Raw sugar is produced by milling sugar cane and is, of necessity, done in close proximity to the fields in which the sugar cane is grown. The raw sugar includes soluble and insoluble impurities which are normally removed by a process called refining which is usually carried out in a sugar refinery. Conventional sugar refining processes are normally, though not necessarily, carried out close to consumer markets and often at great distances from the sugar mill in which the raw sugar was produced. The process conventionally used for sugar refining involves dissolution of the washed raw sugar to produce a melter liquor. The melter liquor is then limed and subjected to a process of carbonatation or phosphatation in which calcium carbonate or calcium phosphate, respectively, is caused to be precipitated and the precipitate is filtered from the liquor in the case of carbonatation and skimmed from the liquor after aeration in the case of phosphatation. Substantially all of the suspended particulate material in the melter liquor is removed with the precipitate during filtration. This procedure, which is generally referred to as clarification, results in a straw coloured clear liquor.
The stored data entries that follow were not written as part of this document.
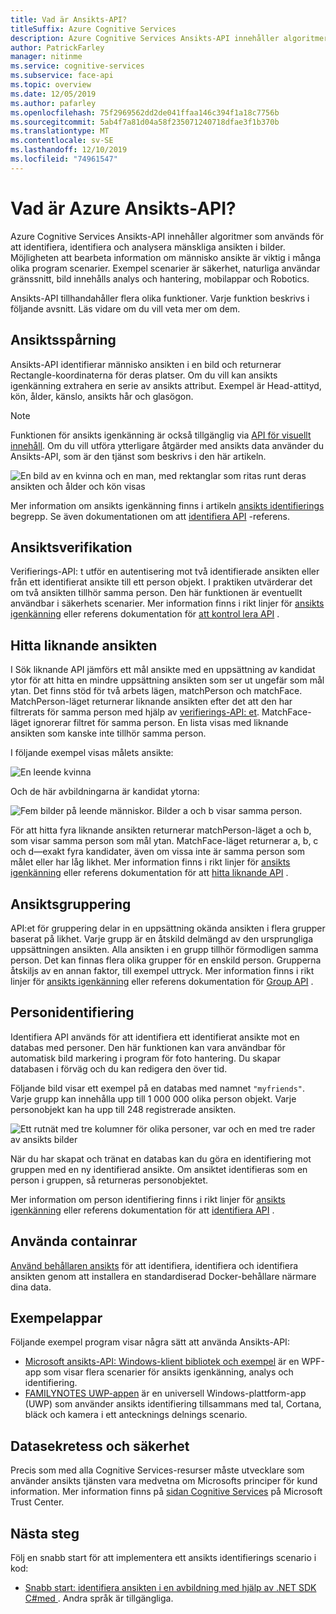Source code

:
 ```yaml
---
title: Vad är Ansikts-API?
titleSuffix: Azure Cognitive Services
description: Azure Cognitive Services Ansikts-API innehåller algoritmer som används för att identifiera, identifiera och analysera mänskliga ansikten i bilder.
author: PatrickFarley
manager: nitinme
ms.service: cognitive-services
ms.subservice: face-api
ms.topic: overview
ms.date: 12/05/2019
ms.author: pafarley
ms.openlocfilehash: 75f2969562dd2de041ffaa146c394f1a18c7756b
ms.sourcegitcommit: 5ab4f7a81d04a58f235071240718dfae3f1b370b
ms.translationtype: MT
ms.contentlocale: sv-SE
ms.lasthandoff: 12/10/2019
ms.locfileid: "74961547"
---
```

# <a name="what-is-the-azure-face-api"></a>Vad är Azure Ansikts-API?

Azure Cognitive Services Ansikts-API innehåller algoritmer som används för att identifiera, identifiera och analysera mänskliga ansikten i bilder. Möjligheten att bearbeta information om människo ansikte är viktig i många olika program scenarier. Exempel scenarier är säkerhet, naturliga användar gränssnitt, bild innehålls analys och hantering, mobilappar och Robotics.

Ansikts-API tillhandahåller flera olika funktioner. Varje funktion beskrivs i följande avsnitt. Läs vidare om du vill veta mer om dem.

## <a name="face-detection"></a>Ansiktsspårning

Ansikts-API identifierar människo ansikten i en bild och returnerar Rectangle-koordinaterna för deras platser. Om du vill kan ansikts igenkänning extrahera en serie av ansikts attribut. Exempel är Head-attityd, kön, ålder, känslo, ansikts hår och glasögon.

> [!NOTE]
> Funktionen för ansikts igenkänning är också tillgänglig via [API för visuellt innehåll](https://docs.microsoft.com/azure/cognitive-services/computer-vision/home). Om du vill utföra ytterligare åtgärder med ansikts data använder du Ansikts-API, som är den tjänst som beskrivs i den här artikeln.

![En bild av en kvinna och en man, med rektanglar som ritas runt deras ansikten och ålder och kön visas](./Images/Face.detection.jpg)

Mer information om ansikts igenkänning finns i artikeln [ansikts identifierings](concepts/face-detection.md) begrepp. Se även dokumentationen om att [identifiera API](https://westus.dev.cognitive.microsoft.com/docs/services/563879b61984550e40cbbe8d/operations/563879b61984550f30395236) -referens.

## <a name="face-verification"></a>Ansiktsverifikation

Verifierings-API: t utför en autentisering mot två identifierade ansikten eller från ett identifierat ansikte till ett person objekt. I praktiken utvärderar det om två ansikten tillhör samma person. Den här funktionen är eventuellt användbar i säkerhets scenarier. Mer information finns i rikt linjer för [ansikts igenkänning](concepts/face-recognition.md) eller referens dokumentation för [att kontrol lera API](https://westus.dev.cognitive.microsoft.com/docs/services/563879b61984550e40cbbe8d/operations/563879b61984550f3039523a) .

## <a name="find-similar-faces"></a>Hitta liknande ansikten

I Sök liknande API jämförs ett mål ansikte med en uppsättning av kandidat ytor för att hitta en mindre uppsättning ansikten som ser ut ungefär som mål ytan. Det finns stöd för två arbets lägen, matchPerson och matchFace. MatchPerson-läget returnerar liknande ansikten efter det att den har filtrerats för samma person med hjälp av [verifierings-API: et](https://westus.dev.cognitive.microsoft.com/docs/services/563879b61984550e40cbbe8d/operations/563879b61984550f3039523a). MatchFace-läget ignorerar filtret för samma person. En lista visas med liknande ansikten som kanske inte tillhör samma person.

I följande exempel visas målets ansikte:

![En leende kvinna](./Images/FaceFindSimilar.QueryFace.jpg)

Och de här avbildningarna är kandidat ytorna:

![Fem bilder på leende människor. Bilder a och b visar samma person.](./Images/FaceFindSimilar.Candidates.jpg)

För att hitta fyra liknande ansikten returnerar matchPerson-läget a och b, som visar samma person som mål ytan. MatchFace-läget returnerar a, b, c och d&mdash;exakt fyra kandidater, även om vissa inte är samma person som målet eller har låg likhet. Mer information finns i rikt linjer för [ansikts igenkänning](concepts/face-recognition.md) eller referens dokumentation för att [hitta liknande API](https://westus.dev.cognitive.microsoft.com/docs/services/563879b61984550e40cbbe8d/operations/563879b61984550f30395237) .

## <a name="face-grouping"></a>Ansiktsgruppering

API:et för gruppering delar in en uppsättning okända ansikten i flera grupper baserat på likhet. Varje grupp är en åtskild delmängd av den ursprungliga uppsättningen ansikten. Alla ansikten i en grupp tillhör förmodligen samma person. Det kan finnas flera olika grupper för en enskild person. Grupperna åtskiljs av en annan faktor, till exempel uttryck. Mer information finns i rikt linjer för [ansikts igenkänning](concepts/face-recognition.md) eller referens dokumentation för [Group API](https://westus.dev.cognitive.microsoft.com/docs/services/563879b61984550e40cbbe8d/operations/563879b61984550f30395238) .

## <a name="person-identification"></a>Personidentifiering

Identifiera API används för att identifiera ett identifierat ansikte mot en databas med personer. Den här funktionen kan vara användbar för automatisk bild markering i program för foto hantering. Du skapar databasen i förväg och du kan redigera den över tid.

Följande bild visar ett exempel på en databas med namnet `"myfriends"`. Varje grupp kan innehålla upp till 1 000 000 olika person objekt. Varje personobjekt kan ha upp till 248 registrerade ansikten.

![Ett rutnät med tre kolumner för olika personer, var och en med tre rader av ansikts bilder](./Images/person.group.clare.jpg)

När du har skapat och tränat en databas kan du göra en identifiering mot gruppen med en ny identifierad ansikte. Om ansiktet identifieras som en person i gruppen, så returneras personobjektet.

Mer information om person identifiering finns i rikt linjer för [ansikts igenkänning](concepts/face-recognition.md) eller referens dokumentation för att [identifiera API](https://westus.dev.cognitive.microsoft.com/docs/services/563879b61984550e40cbbe8d/operations/563879b61984550f30395239) .

## <a name="use-containers"></a>Använda containrar

[Använd behållaren ansikts](face-how-to-install-containers.md) för att identifiera, identifiera och identifiera ansikten genom att installera en standardiserad Docker-behållare närmare dina data.

## <a name="sample-apps"></a>Exempelappar

Följande exempel program visar några sätt att använda Ansikts-API:

- [Microsoft ansikts-API: Windows-klient bibliotek och exempel](https://github.com/Microsoft/Cognitive-Face-Windows) är en WPF-app som visar flera scenarier för ansikts igenkänning, analys och identifiering.
- [FAMILYNOTES UWP-appen](https://github.com/Microsoft/Windows-appsample-familynotes) är en universell Windows-plattform-app (UWP) som använder ansikts identifiering tillsammans med tal, Cortana, bläck och kamera i ett antecknings delnings scenario.

## <a name="data-privacy-and-security"></a>Datasekretess och säkerhet

Precis som med alla Cognitive Services-resurser måste utvecklare som använder ansikts tjänsten vara medvetna om Microsofts principer för kund information. Mer information finns på [sidan Cognitive Services](https://www.microsoft.com/trustcenter/cloudservices/cognitiveservices) på Microsoft Trust Center.

## <a name="next-steps"></a>Nästa steg

Följ en snabb start för att implementera ett ansikts identifierings scenario i kod:

- [Snabb start: identifiera ansikten i en avbildning med hjälp av .NET SDK C#med ](quickstarts/csharp.md). Andra språk är tillgängliga.
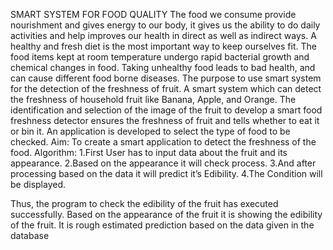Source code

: SMART SYSTEM FOR FOOD QUALITY
The food we consume provide nourishment and gives energy to our body, it 
gives us the ability to do daily activities and help improves our health in direct 
as well as indirect ways. A healthy and fresh diet is the most important way to 
keep ourselves fit. The food items kept at room temperature undergo rapid 
bacterial growth and chemical changes in food. Taking unhealthy food leads 
to bad health, and can cause different food borne diseases. The purpose to use 
smart system for the detection of the freshness of fruit. A smart system which 
can detect the freshness of household fruit like Banana, Apple, and Orange. The 
identification and selection of the image of the fruit to develop a smart food 
freshness detector ensures the freshness of fruit and tells whether to eat it or 
bin it. An application is developed to select the type of food to be checked.
Aim:
To create a smart application to detect the freshness of the food.
Algorithm:
1.First User has to input data about the fruit and its appearance.
2.Based on the appearance it will check process.
3.And after processing based on the data it will predict it’s Edibility.
4.The Condition will be displayed.

Thus, the program to check the edibility of the fruit has executed 
successfully.
Based on the appearance of the fruit it is showing the edibility of the 
fruit. It is rough estimated prediction based on the data given in the 
database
The clear liquor is subjected to decolorisation, typically by being passed through a column containing an adsorbent material such as bone charcoal, resins or granular carbon. The decolorisation process results in a fine liquor from which white sugar is crystallised in vacuum pans. The resulting suspension of crystals in syrup is separated in centrifugals and the sugar is then dried to produce free flowing white crystal sugar.
Australian Patent Specification 84859/91 describes an alternative process for refining cane raw sugar. In this process raw sugar is dissolved to produce a melter liquor and then boiled to crystallise the sugar in the melter liquor. This sugar is recovered as a very low colour intermediate sugar (VLC sugar). If redissolved and filtered the VLC sugar yields a clear fine liquor. When boiled this fine liquor produces white sugar crystals of a colour equivalent to the white refined sugar produced in a conventional sugar refinery employing a traditional decolorising system such as char, granulated carbon or an ion exchange resin.
White sugar should have a turbidity value of approximately 5 or less to be satisfactory in commercial markets. Experience with a variety of raw sugars has shown that the process described in Australian Patent Specification 84859/91 could not consistently meet this specification.